The report, released by the office of L.A. Controller Ron Galperin on Wednesday, said that 53% of the city’s 53,600 workers were paid overtime.

That amounts to about $470 million, an increase of $23 million from the city’s overtime costs during the 2017-2018 fiscal year, according to Ian Thompson, a spokesman for the L.A. controller’s office.

A graph shows the amount of overtime pay Los Angeles city employees received from 2015 to 2019. (Credit: L.A. Controller Ron Galperin's Office)
A graph shows the amount of overtime pay Los Angeles city employees received from 2015 to 2019. (Credit: L.A. Controller Ron Galperin’s Office)

Sworn personnel with the L.A. police and fire departments received about 77% of all overtime pay, including 18 people who each earned more than $200,000 in overtime.

Four of them more than doubled their salaries in overtime, according to the report.

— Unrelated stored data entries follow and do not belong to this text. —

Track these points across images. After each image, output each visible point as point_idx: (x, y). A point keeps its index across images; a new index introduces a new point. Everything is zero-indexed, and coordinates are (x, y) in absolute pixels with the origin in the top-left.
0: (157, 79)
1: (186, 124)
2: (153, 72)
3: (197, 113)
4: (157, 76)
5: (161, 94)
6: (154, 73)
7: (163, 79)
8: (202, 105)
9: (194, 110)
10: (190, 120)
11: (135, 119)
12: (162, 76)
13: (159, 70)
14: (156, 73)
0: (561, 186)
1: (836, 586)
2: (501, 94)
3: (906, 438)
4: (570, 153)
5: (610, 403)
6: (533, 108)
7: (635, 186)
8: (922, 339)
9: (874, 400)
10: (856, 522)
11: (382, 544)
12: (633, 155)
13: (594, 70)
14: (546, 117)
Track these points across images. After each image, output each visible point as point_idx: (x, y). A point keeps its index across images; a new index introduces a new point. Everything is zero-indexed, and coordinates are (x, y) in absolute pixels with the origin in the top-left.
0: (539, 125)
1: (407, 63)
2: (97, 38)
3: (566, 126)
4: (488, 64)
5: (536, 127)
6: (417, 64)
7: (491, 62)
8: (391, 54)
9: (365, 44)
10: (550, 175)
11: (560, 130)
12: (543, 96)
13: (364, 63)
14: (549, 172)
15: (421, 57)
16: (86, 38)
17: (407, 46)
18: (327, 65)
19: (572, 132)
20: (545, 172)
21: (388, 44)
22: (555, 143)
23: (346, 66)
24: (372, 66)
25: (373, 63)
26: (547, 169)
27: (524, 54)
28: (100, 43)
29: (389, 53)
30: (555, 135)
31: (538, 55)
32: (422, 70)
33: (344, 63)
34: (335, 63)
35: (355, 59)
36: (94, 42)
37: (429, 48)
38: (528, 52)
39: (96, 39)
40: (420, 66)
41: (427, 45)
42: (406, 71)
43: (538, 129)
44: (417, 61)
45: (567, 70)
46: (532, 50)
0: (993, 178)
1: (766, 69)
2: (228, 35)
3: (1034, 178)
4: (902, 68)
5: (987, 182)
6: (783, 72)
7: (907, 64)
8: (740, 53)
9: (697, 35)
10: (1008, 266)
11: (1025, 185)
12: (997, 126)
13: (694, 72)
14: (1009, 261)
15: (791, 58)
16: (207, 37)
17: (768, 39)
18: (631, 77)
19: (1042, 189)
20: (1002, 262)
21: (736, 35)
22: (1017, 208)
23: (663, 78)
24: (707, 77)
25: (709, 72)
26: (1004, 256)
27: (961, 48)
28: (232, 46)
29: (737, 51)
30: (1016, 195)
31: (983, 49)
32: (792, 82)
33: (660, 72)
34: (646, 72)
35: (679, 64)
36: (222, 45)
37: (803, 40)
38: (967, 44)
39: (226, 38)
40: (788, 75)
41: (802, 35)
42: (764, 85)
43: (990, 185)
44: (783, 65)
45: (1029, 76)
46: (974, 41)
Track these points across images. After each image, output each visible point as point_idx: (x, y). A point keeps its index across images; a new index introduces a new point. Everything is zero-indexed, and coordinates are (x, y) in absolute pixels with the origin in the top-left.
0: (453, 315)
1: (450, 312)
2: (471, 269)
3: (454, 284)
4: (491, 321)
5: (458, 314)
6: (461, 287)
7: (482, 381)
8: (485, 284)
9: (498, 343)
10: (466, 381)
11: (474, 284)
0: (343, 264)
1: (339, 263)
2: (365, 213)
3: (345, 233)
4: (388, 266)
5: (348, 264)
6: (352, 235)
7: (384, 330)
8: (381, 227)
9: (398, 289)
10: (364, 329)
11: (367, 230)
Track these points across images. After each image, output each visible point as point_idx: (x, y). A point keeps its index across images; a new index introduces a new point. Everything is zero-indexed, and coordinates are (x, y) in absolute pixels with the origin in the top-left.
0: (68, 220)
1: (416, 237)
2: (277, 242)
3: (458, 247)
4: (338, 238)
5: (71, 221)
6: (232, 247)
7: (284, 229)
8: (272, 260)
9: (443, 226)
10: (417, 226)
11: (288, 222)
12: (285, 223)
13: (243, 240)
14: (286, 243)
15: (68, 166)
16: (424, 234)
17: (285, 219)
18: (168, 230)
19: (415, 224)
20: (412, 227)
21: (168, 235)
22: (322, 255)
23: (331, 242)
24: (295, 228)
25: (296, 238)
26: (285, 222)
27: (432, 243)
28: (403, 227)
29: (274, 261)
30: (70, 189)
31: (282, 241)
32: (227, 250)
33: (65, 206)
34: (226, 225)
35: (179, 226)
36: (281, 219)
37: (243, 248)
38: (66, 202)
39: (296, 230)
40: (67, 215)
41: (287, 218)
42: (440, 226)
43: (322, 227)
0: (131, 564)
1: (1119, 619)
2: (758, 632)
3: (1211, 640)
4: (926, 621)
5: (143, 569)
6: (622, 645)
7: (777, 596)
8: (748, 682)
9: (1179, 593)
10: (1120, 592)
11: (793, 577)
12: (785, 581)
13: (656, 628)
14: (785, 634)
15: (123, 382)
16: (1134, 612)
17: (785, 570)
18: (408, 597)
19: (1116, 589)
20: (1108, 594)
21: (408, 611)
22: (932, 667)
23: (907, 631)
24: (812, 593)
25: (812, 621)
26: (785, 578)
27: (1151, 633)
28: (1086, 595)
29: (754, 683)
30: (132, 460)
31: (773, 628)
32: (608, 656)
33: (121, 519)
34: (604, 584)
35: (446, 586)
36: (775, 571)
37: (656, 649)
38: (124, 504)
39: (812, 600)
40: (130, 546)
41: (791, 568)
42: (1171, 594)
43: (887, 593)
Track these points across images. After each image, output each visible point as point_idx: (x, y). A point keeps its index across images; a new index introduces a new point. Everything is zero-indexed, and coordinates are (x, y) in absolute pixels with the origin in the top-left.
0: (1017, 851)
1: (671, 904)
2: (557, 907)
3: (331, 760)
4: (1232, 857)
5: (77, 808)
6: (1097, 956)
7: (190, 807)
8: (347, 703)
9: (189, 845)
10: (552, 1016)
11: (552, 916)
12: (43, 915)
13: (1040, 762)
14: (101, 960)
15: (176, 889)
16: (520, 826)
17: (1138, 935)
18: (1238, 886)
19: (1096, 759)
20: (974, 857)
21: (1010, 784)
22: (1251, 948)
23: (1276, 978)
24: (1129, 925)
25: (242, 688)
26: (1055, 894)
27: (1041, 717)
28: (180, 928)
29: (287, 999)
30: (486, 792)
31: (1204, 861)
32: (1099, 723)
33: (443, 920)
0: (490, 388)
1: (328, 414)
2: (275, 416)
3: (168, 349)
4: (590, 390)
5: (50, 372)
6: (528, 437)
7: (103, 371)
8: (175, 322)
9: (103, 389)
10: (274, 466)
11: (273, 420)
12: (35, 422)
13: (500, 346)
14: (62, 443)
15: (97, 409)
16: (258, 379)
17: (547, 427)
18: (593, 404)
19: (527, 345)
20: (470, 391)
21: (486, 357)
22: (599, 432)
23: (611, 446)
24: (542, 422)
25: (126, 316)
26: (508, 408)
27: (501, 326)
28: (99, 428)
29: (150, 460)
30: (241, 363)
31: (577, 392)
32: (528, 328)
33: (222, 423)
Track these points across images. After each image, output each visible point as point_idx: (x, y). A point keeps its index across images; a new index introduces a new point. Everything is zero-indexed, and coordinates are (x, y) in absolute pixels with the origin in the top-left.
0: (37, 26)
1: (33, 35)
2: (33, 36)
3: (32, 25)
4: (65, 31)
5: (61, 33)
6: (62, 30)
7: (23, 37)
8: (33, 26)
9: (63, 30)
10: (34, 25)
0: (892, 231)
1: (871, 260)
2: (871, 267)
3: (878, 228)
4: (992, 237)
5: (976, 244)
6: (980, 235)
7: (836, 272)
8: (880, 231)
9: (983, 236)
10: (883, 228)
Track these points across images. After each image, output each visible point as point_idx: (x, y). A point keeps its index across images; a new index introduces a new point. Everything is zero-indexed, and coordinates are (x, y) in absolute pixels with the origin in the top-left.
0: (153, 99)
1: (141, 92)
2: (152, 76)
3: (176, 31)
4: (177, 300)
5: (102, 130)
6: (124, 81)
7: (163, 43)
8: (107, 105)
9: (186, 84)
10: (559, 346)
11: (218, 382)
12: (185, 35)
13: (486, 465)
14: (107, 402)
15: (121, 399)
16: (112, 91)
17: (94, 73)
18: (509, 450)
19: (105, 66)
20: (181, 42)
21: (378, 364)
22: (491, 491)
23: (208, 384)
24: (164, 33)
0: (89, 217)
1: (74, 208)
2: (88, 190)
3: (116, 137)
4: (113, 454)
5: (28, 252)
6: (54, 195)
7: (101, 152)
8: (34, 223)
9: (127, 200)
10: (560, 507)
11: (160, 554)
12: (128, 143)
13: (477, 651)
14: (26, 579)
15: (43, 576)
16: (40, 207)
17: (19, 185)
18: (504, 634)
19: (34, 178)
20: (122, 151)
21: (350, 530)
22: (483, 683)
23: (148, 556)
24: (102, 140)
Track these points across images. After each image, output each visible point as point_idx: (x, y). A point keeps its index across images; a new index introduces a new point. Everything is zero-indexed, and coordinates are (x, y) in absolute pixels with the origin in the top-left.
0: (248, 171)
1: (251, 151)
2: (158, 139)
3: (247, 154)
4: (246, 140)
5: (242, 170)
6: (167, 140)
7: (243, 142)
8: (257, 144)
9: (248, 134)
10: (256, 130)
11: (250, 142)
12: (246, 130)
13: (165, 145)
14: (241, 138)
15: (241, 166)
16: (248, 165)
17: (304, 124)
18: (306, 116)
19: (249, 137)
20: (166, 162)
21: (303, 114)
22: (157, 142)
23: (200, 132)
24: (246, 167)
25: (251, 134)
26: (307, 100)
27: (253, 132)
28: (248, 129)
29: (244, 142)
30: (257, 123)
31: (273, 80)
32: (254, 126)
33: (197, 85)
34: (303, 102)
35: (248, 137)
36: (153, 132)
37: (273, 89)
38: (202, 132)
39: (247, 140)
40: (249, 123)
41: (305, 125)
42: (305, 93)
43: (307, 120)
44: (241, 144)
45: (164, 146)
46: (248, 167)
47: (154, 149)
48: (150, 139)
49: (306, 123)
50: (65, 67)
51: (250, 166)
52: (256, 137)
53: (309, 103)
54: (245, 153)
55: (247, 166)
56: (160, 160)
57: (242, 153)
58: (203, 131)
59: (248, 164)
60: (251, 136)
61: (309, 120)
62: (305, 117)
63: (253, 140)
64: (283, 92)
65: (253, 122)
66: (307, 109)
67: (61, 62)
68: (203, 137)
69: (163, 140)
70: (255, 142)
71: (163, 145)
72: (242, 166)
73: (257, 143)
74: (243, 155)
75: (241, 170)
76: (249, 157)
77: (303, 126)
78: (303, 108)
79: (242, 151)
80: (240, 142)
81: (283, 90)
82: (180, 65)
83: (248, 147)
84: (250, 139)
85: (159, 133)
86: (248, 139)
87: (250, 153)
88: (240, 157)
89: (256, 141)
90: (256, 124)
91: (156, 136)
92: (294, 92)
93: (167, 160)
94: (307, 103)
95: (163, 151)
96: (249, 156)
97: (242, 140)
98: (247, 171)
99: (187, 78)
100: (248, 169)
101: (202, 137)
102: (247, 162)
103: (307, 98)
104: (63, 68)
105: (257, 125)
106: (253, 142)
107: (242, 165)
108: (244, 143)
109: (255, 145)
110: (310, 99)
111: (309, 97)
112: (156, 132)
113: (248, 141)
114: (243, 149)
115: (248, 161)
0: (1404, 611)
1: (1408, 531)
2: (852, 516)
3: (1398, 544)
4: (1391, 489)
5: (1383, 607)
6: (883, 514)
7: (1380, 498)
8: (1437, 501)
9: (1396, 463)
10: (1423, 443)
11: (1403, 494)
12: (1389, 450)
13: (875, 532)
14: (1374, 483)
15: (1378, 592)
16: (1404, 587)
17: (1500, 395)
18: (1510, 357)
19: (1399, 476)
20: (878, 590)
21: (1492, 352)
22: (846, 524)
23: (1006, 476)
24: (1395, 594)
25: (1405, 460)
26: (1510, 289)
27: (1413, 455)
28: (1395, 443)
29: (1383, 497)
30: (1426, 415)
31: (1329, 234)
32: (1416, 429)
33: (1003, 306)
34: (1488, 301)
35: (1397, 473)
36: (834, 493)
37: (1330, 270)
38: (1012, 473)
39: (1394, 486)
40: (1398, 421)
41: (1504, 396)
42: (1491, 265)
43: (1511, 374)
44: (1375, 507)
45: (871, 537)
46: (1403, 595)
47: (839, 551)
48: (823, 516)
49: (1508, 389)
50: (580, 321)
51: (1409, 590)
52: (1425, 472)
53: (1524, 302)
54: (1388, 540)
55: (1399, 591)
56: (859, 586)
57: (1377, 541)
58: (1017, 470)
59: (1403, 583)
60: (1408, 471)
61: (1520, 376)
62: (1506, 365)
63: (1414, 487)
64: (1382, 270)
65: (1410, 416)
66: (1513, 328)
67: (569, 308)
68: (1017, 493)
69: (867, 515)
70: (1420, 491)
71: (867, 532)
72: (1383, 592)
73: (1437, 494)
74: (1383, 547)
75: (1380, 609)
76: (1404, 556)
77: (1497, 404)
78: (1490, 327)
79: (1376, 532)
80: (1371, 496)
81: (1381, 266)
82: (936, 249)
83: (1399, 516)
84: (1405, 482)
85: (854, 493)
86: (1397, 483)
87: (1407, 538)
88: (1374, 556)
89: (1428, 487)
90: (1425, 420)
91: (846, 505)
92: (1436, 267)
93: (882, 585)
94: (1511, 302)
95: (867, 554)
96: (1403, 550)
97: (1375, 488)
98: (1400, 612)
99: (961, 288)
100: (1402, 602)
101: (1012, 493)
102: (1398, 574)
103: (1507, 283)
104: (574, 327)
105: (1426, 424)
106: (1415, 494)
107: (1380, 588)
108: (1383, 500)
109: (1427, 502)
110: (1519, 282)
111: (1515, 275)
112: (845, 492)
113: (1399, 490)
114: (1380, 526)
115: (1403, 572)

One firefighter worked 5,616 hours in overtime during the year and received $360,000 in addition to a salary of $126,000, Thompson said.

“While the norm is for regular, full-time employees to work a 40-hour week, overtime is built into the staffing models for sworn firefighters and police officers to ensure public safety during emergencies, such as the recent Getty Fire, when hundreds of firefighters and additional sworn and civilian City personnel were deployed around the clock to save lives and property,” the report said.

The remaining overtime costs for the city, about $135 million, went to civilians who are not sworn members of the police and fire departments. Those include personnel with the Los Angeles World Airports, which operates LAX and Van Nuys Airport, and the sanitation and transportation departments.

Eleven people each received more than $100,000 in overtime pay, including two employees who more than doubled their salaries.

A graph shows the amount of overtime pay Los Angeles city employees received from the 2014-2015 fiscal year to the 2018-2019 fiscal year. (Credit: L.A. Controller Ron Galperin's Office)
A graph shows the amount of overtime pay Los Angeles city employees received from the 2014-2015 fiscal year to the 2018-2019 fiscal year. (Credit: L.A. Controller Ron Galperin’s Office)

A traffic officer who has a base salary of $65,000 worked 3,702 hours in overtime during the 2018-2019 fiscal year, earning that employee $174,000 in overtime pay, Thompson said.

Galperin recommended managers explore better analysis to reduce the need for employees to work overtime and policymakers to look into cross-training strategies and other approaches implemented by other cities.

“Although my office concluded that departments properly approved and substantiated the majority of sworn and civilian overtime, there is clearly a need for better oversight and regulation to improve staffing, protect City employees from burnout and fatigue, and ensure that taxpayer funds are spent effectively,” Galperin said in a statement.

While the city gets reimbursed through emergency declaration and for special events such as the the L.A. Marathon and Dodgers games, taxpayers mostly pay for the overtime costs, according to the city.